BEGIN Text extract
Friday, July 31, 2009

[31.07.09]

The last day of the month, a day which somehow is a little bit different from the others. Everyone's been giving a piece of their mind, and suddenly I felt the changes of the people around me. Maybe I was too caught up with other things that I didn't seem to notice them. I can see changes in things that I never thought there would be, in people mostly. Some are not as bad as I thought they were, some are getting on my nerves, and some just remain static. I won't justify, but I can say that things are a bit different now than they are then.


Will things ever be the same again? When someone is no longer of importance, when whatever that was said and done are not within the boundaries of caring, when absences are well accepted? What was left? Can things be undone? Someone asked me, "on the other side of the love coin is hatred, but when hatred's gone, what's left?", what's left? Hatred, I'm never in that stage. Never will be I guess.
END Text extract
__Written task 1__
In the diary entry, what does someone say is on the other side of the love coin?
__Written task 2__
Write out the diary entry word for word from "Will things ever" to "be I guess.".
BEGIN Data entries
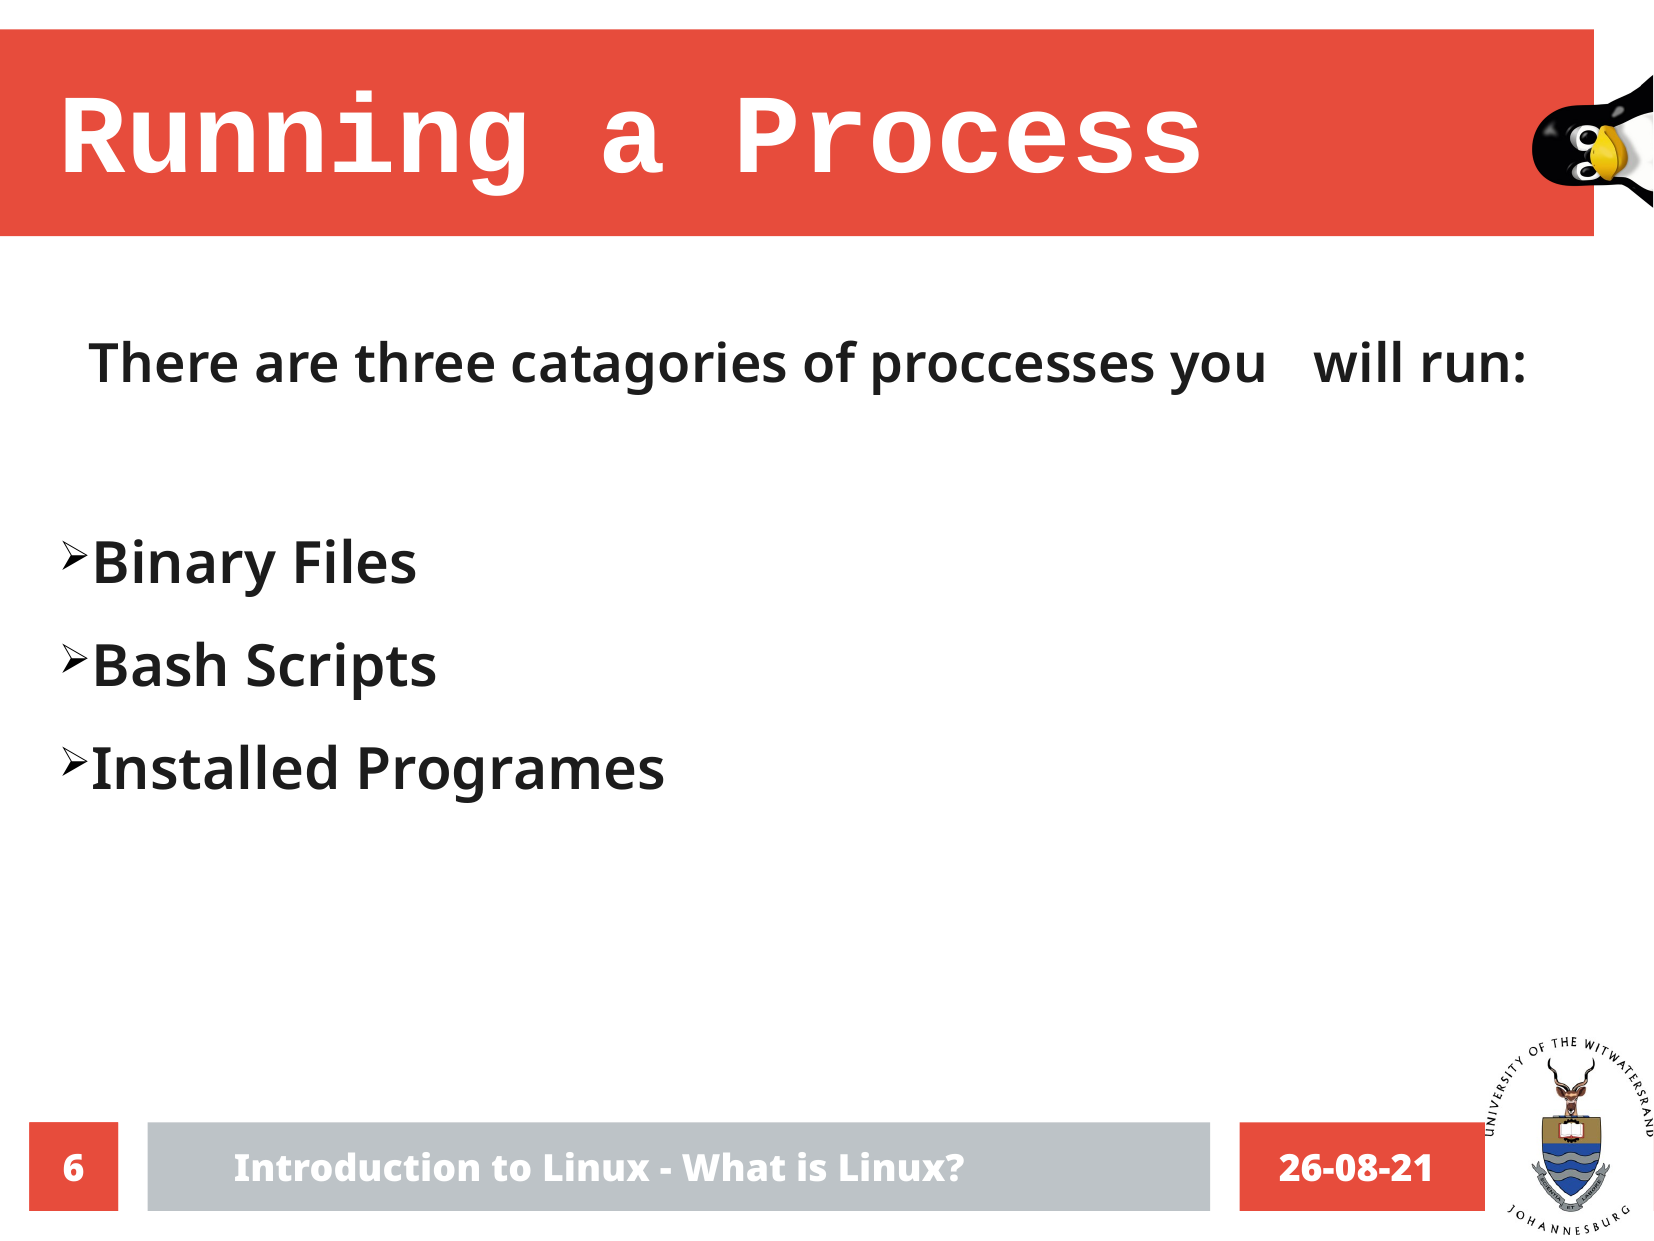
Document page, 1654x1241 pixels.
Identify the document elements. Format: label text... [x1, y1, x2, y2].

picture [1515, 24, 1654, 276]
title Running a Process [58, 59, 1594, 207]
list There are three catagories of proccesses you will run: Binary Files Bash Scripts Installed Programes [58, 324, 1565, 1093]
picture [1485, 1037, 1654, 1235]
END Data entries
__Complete response 1__
Hatred.

__Complete response 2__
Will things ever be the same again? When someone is no longer of importance, when whatever that was said and done are not within the boundaries of caring, when absences are well accepted? What was left? Can things be undone? Someone asked me, "on the other side of the love coin is hatred, but when hatred's gone, what's left?", what's left? Hatred, I'm never in that stage. Never will be I guess.